There are some steps that you need to follow in order to achieve that. I will walk you through my experience of publishing such apps for your clients. More details can be found here.

Ask the client to create an Apple Enterprise Developer account, and provide you with the username and password or add you as to the account if they don’t feel comfortable sharing such info. In my experience, most clients will send me their account info and I will do whatever is needed to setup their account. This is usually because the clients/account managers are not technical enough to deal with creating accounts or add users under “Users and Roles” in iTunesConnect and under “People” in Apple Developer portal. To create an enterprise account, you can visit Apple’s website here. Not that the Enterprise program will cost $299/Year.
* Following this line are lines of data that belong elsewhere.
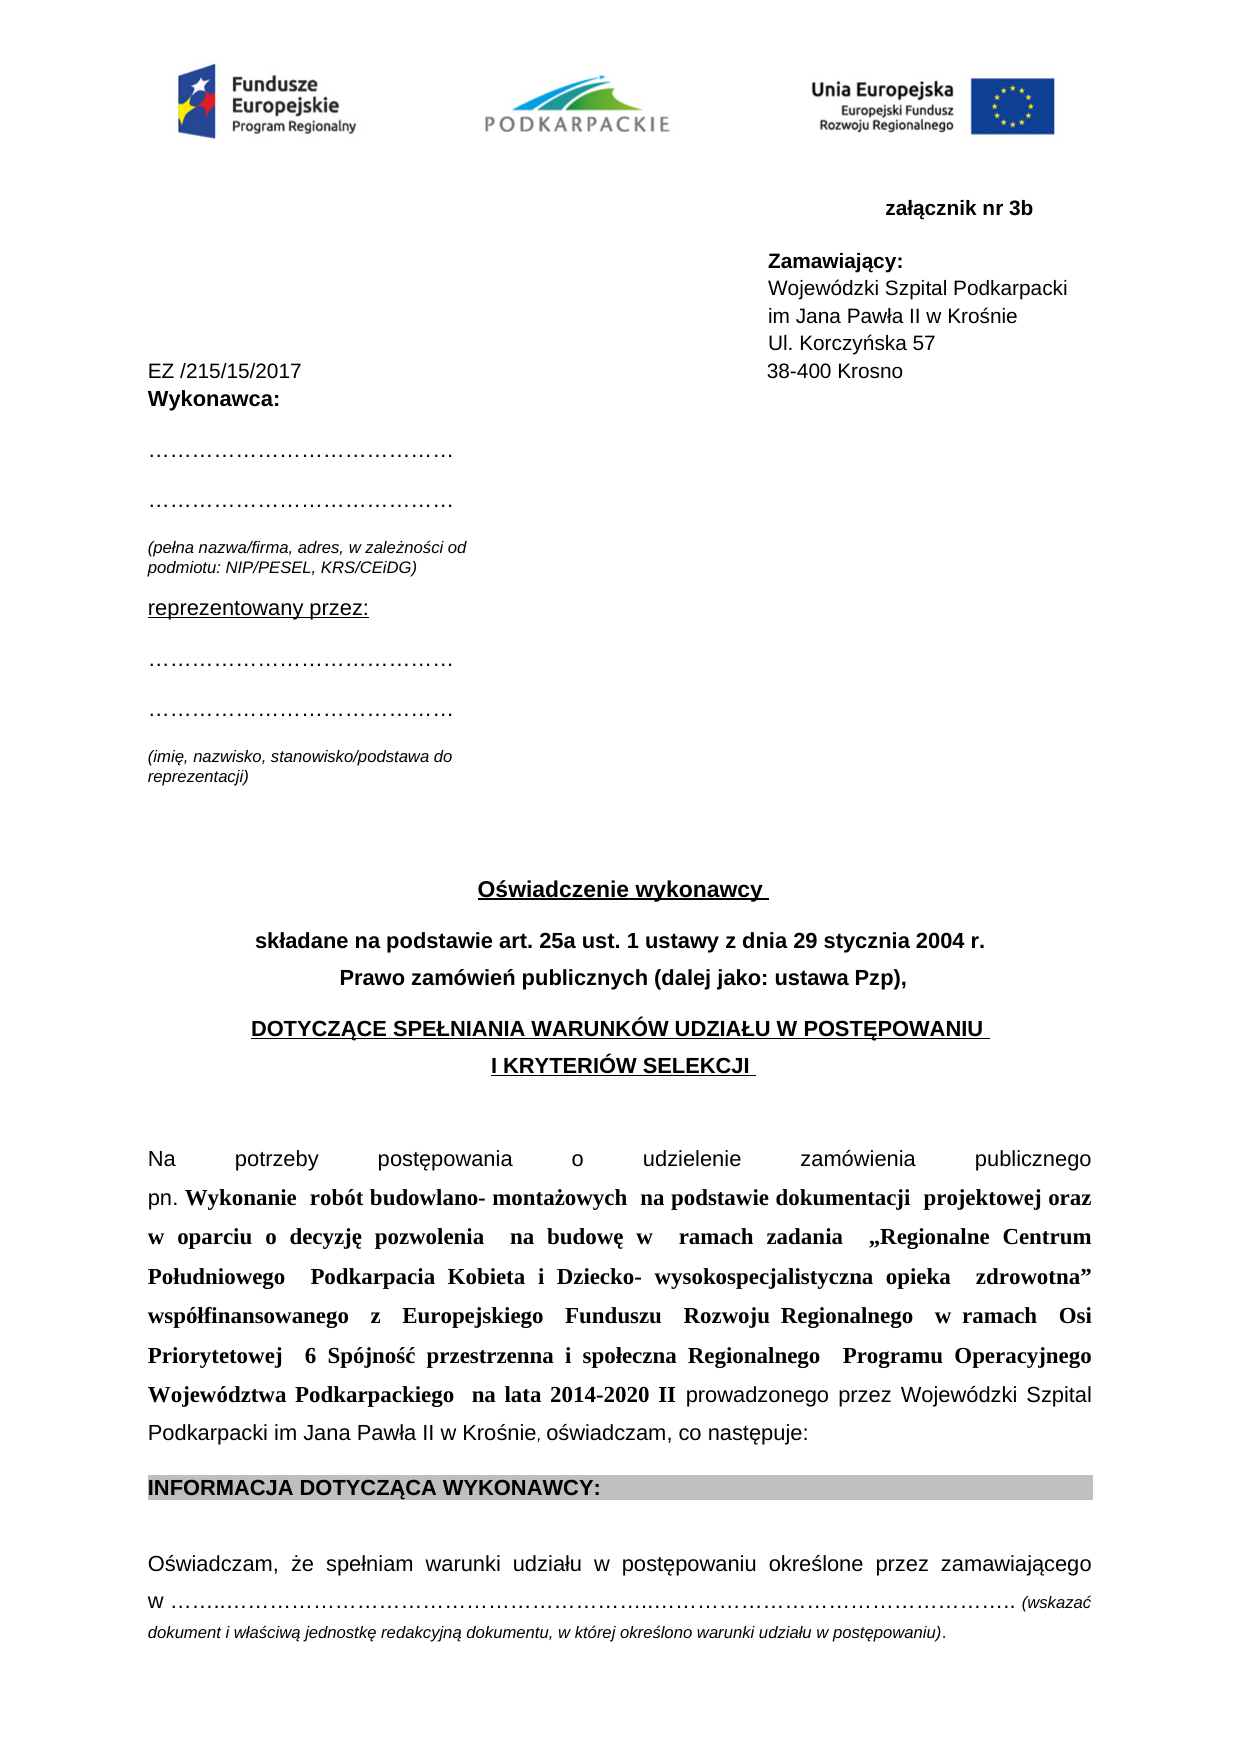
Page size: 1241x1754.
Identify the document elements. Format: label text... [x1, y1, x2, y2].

text Ul. Korczyńska 57 [768, 331, 1093, 355]
text Oświadczam, że spełniam warunki udziału w postępowaniu określone przez zamawiającego w ……..…………………………………………………..………………………………………….. (wskazać dokument i właściwą jednostkę redakcyjną dokumentu, w której określono warunki udziału w postępowaniu). [148, 1550, 1093, 1642]
text Wykonawca: [148, 386, 1093, 411]
text ………………………………………………………………………… [148, 437, 472, 512]
text załącznik nr 3b [811, 195, 1093, 219]
text Na potrzeby postępowania o udzielenie zamówienia publicznego pn. Wykonanie robót budowlano- montażowych na podstawie dokumentacji projektowej oraz w oparciu o decyzję pozwolenia na budowę w ramach zadania „Regionalne Centrum Południowego Podkarpacia Kobieta i Dziecko- wysokospecjalistyczna opieka zdrowotna” współfinansowanego z Europejskiego Funduszu Rozwoju Regionalnego w ramach Osi Priorytetowej 6 Spójność przestrzenna i społeczna Regionalnego Programu Operacyjnego Województwa Podkarpackiego na lata 2014-2020 II prowadzonego przez Wojewódzki Szpital Podkarpacki im Jana Pawła II w Krośnie, oświadczam, co następuje: [148, 1146, 1093, 1446]
text ………………………………………………………………………… [148, 646, 472, 721]
text reprezentowany przez: [148, 595, 1093, 621]
text Zamawiający: [694, 249, 1093, 273]
text (imię, nazwisko, stanowisko/podstawa do reprezentacji) [148, 747, 472, 786]
text Wojewódzki Szpital Podkarpacki im Jana Pawła II w Krośnie [768, 276, 1093, 328]
text (pełna nazwa/firma, adres, w zależności od podmiotu: NIP/PESEL, KRS/CEiDG) [148, 537, 472, 577]
text EZ /215/15/2017 38-400 Krosno [148, 359, 1093, 383]
text DOTYCZĄCE SPEŁNIANIA WARUNKÓW UDZIAŁU W POSTĘPOWANIU I KRYTERIÓW SELEKCJI [148, 1016, 1093, 1079]
text Prawo zamówień publicznych (dalej jako: ustawa Pzp), [148, 965, 1093, 991]
picture [147, 44, 1093, 168]
text INFORMACJA DOTYCZĄCA WYKONAWCY: [148, 1475, 1093, 1500]
text Oświadczenie wykonawcy [148, 876, 1093, 902]
text składane na podstawie art. 25a ust. 1 ustawy z dnia 29 stycznia 2004 r. [148, 927, 1093, 953]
There are few things Apple needs from you/your client before you can sign up for the program, which are:

  • Legal Entity Status: Which is basically to ensure that you are a legit/legal company and that you are who you are.
  • D-U-N-S Number: The company must have a D-U-N-S number, which is used to verify that the company a legal entity. This unique number is assigned to your company by Dun & Bradstreet, which is used as a standard businees ID.
  • Legal Authority: You, or someone from the company should have the legal authority to do the legal agreements with Apple. For example, the company’s founder, a project lead, or someone who has the legal authority granted to them by someone higher up in the company.
  • Apple ID: You will need for sure an Apple ID in order to login and sign up for the program. This Apple ID is what you need later in the process to login to the developer account and iTunesConnect.

After the client creates the account and provides you with the needed login info, login to the Apple Developer account and iTunesConnect to make sure that everything is correct and you have the right access rights.
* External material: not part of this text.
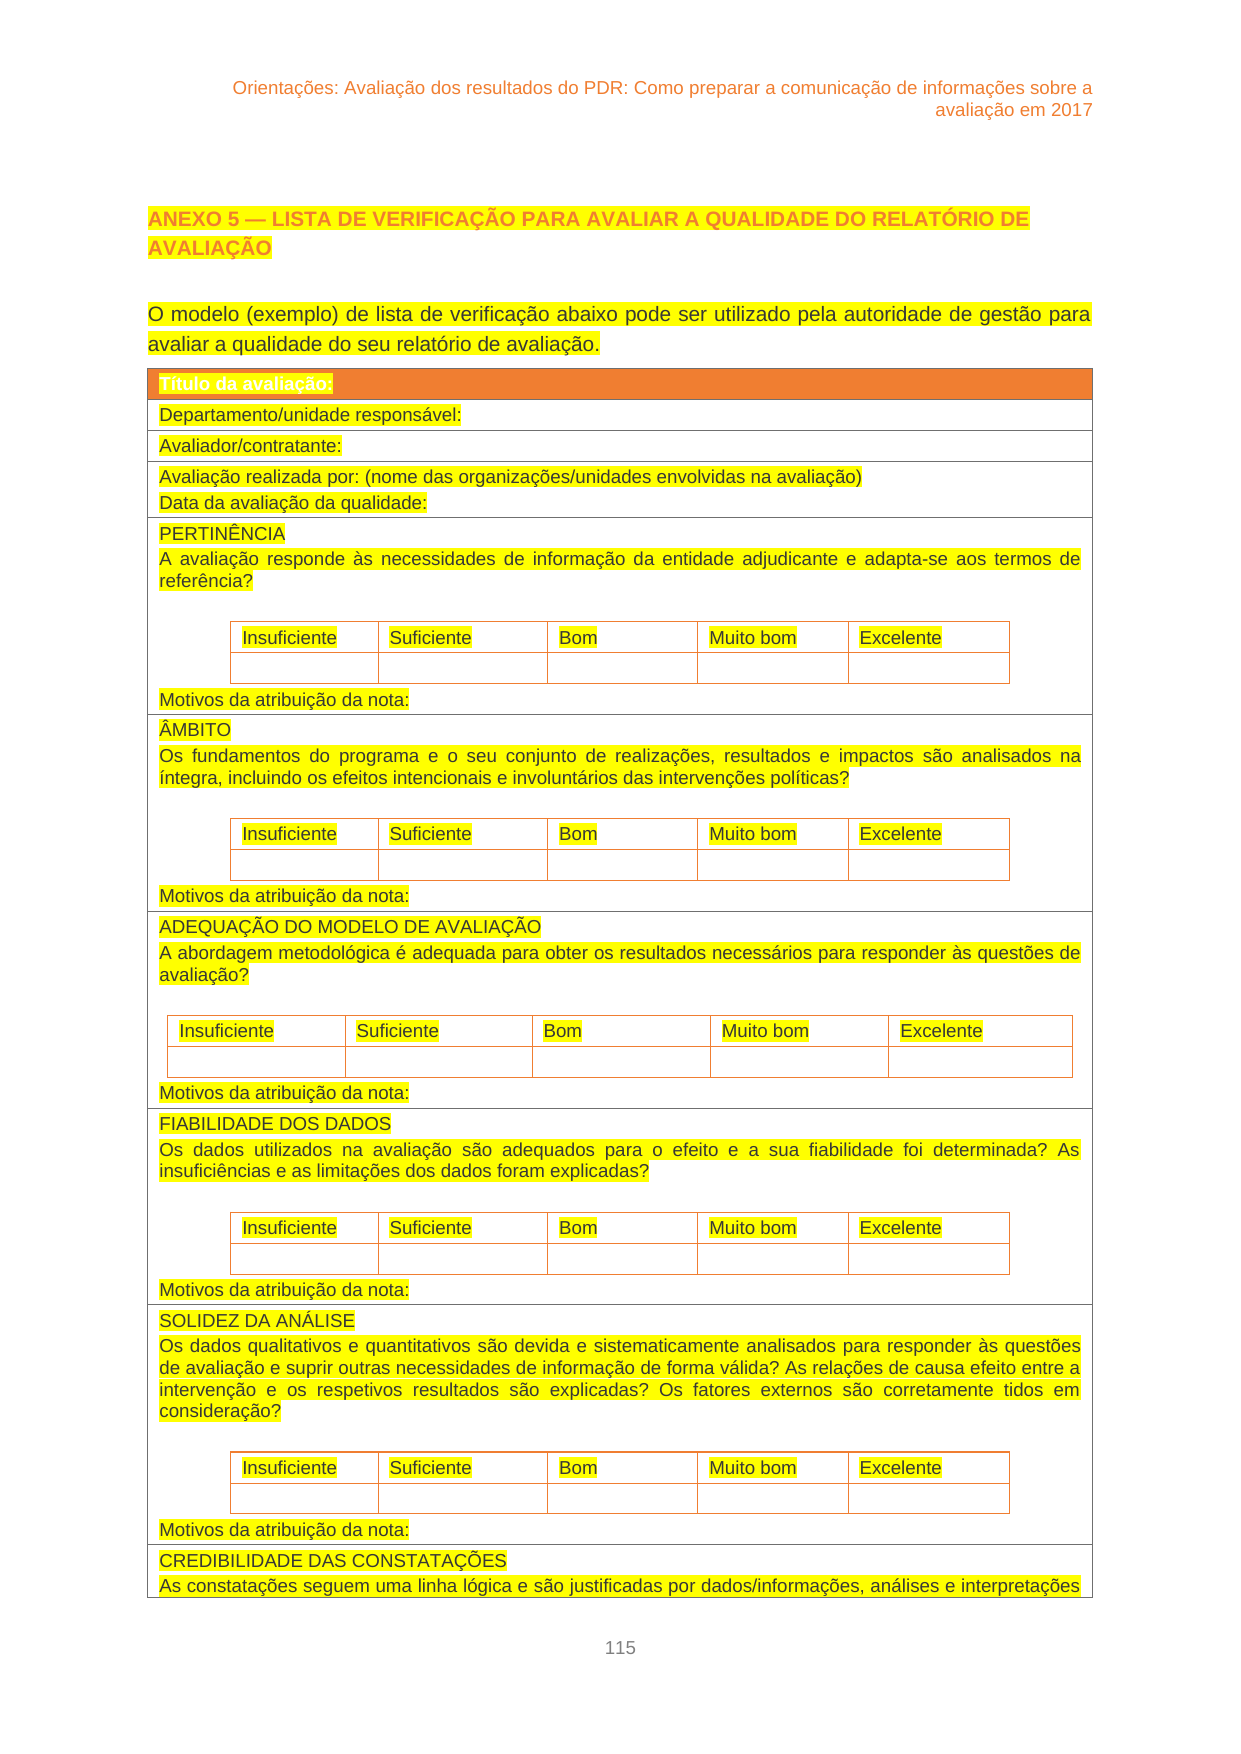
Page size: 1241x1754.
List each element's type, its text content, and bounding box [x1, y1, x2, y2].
After all that is done, now you will need to generate the distribution certificate, and make sure you select “In-House and Ad Hoc”. After that you will be asked to create a certificate signing request (CSR) using your Keychain Access, which is the same approach you use when you want to generate a regular distribution certificate. Generate that, download it, and add it your keychain.
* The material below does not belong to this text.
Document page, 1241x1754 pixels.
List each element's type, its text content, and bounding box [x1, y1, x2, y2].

Now, when you want to publish the app, you will need to export it for distribution to outside the store. You do that by going to Product -> Archive,  and then export the archive as an iOS App file (.IPA file). Client the export button, select “Save for Enterprise Deployment”, choose a team from the pop-up menu, and click continue. That will generate your IPA file for you!

In order to publish the app, you will need 3 files, The IPA file that we just generated before, an app icon (.png file), and something called the manifest file. The manifest is a XML plist file that used by the device itself to find the IPA file, the icon, and other important info about the app itself, such as your web server, which is where the IPA file will live.  You can generate the manifest file when you generate the IPA file itself, and then you will be prompted to enter the details needed such as the App Name, App URL which should be HTTPS, an image URL which also should be HTTPS.

After you are done with that, and you have all the files needed, you are all set with everything that you need to do as far as generated the app IPA file. Now, you will need to upload your app to a server where it will live, and pass the app manifest file to your users so they can download the app. Please make sure that you put all 3 files in the same directory, otherwise, update your manifest file to reflect where each file is.

If you have any questions please feel free to leave a comment and I will reply as soon as possible!

Good Luck and Happy Distribution! 


Show 3 Comments

3 Comments

  1. Jeff

    I require apple enterprise.account to sign and test ipa, but my account is still pending
    How can i rent p12 and provisioning profile.?

    • Kais

      Unfortunately you can’t “rent” a p12 and provisioning file. Those are account specific and they tell Apple who you are as a developer, and you’re app will be identified and signed using those.